Nunca tive cordas à volta do pescoço. Um dia, na adolescência luandense, ensaiava com o meu amigo Nelinho a defesa para um gancho da esquerda, mas ele veio-me com um uppercut que me apanhou a pecaminosa maçã de Adão. Cuspi Eva e cuspi fininho durante dois minutos que me souberam a angústia e a eternidade. Era isso que eu gostaria de contar, compreensivo e solidário, a John Babbacombe Lee, se tenho estado com ele a 23 de Fevereiro de 1885, quando a lei e ordem inglesas o iam enforcar.
John Lee olhar-me-ia com a mesma indiferença com que vexou o juiz que o condenou à morte na forca. Lee era um quebra-gelos de indiferença e isso deixou perplexo o juiz. John Lee, por uma vez, não foi parco em palavras: “Se estou calmo, é porque acredito em Deus e sei que estou inocente.” Olhai as aves dos céus, olhai os lírios do campo! Não cuida o Senhor deles, sem que precisem de semear e ceifar? Eis o que pensava o pré-enforcado John Lee, eis o que eu devia ter a coragem de pensar. Adiante.

Material
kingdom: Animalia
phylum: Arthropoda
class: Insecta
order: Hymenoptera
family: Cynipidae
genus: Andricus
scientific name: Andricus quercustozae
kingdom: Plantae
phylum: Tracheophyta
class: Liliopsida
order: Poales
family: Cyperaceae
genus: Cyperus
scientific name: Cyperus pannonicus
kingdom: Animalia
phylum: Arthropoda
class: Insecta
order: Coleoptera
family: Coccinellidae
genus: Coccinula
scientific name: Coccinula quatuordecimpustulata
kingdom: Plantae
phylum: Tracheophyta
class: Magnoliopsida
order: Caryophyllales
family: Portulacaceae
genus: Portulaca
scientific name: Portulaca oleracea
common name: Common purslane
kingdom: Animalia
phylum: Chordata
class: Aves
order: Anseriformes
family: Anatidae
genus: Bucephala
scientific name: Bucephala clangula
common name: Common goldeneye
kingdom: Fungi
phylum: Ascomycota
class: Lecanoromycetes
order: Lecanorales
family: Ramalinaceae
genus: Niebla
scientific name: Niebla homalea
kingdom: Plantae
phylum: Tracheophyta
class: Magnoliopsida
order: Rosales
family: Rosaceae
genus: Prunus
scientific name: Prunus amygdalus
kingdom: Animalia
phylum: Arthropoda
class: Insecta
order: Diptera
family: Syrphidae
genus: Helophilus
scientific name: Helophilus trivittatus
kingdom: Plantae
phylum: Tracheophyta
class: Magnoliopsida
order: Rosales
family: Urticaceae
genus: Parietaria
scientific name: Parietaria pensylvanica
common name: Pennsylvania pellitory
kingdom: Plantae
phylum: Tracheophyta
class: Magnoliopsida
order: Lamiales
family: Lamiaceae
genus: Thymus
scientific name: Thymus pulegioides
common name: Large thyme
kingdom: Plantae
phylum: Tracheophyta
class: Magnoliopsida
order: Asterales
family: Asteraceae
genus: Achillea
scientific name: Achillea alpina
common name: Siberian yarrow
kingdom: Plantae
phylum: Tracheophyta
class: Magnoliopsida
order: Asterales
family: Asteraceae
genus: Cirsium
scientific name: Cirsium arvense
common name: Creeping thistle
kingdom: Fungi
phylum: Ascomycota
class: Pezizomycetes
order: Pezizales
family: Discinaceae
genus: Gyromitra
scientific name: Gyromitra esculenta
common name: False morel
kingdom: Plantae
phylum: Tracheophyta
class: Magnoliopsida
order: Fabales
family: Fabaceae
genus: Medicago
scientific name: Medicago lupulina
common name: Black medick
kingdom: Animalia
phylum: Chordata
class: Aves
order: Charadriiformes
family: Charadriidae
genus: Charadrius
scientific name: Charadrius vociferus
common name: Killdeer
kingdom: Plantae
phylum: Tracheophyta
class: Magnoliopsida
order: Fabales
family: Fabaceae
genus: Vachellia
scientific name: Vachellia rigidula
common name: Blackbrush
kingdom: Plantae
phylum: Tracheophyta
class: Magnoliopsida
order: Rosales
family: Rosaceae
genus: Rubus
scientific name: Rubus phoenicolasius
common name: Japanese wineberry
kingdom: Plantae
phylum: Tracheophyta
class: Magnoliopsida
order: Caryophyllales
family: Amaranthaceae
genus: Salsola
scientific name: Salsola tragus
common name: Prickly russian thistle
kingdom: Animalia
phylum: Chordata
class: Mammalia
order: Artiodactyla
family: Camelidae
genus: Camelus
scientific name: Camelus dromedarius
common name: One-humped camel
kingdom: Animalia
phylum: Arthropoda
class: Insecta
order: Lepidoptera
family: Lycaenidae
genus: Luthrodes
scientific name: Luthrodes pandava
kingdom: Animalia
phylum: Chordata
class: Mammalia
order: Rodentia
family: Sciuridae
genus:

Tarefa
Reproduz o trecho do excerto sobre John Lee que começa em "John Lee olhar-me-ia" e termina em "de pensar. Adiante.". O material não serve para nada aqui.

Resposta
John Lee olhar-me-ia com a mesma indiferença com que vexou o juiz que o condenou à morte na forca. Lee era um quebra-gelos de indiferença e isso deixou perplexo o juiz. John Lee, por uma vez, não foi parco em palavras: “Se estou calmo, é porque acredito em Deus e sei que estou inocente.” Olhai as aves dos céus, olhai os lírios do campo! Não cuida o Senhor deles, sem que precisem de semear e ceifar? Eis o que pensava o pré-enforcado John Lee, eis o que eu devia ter a coragem de pensar. Adiante.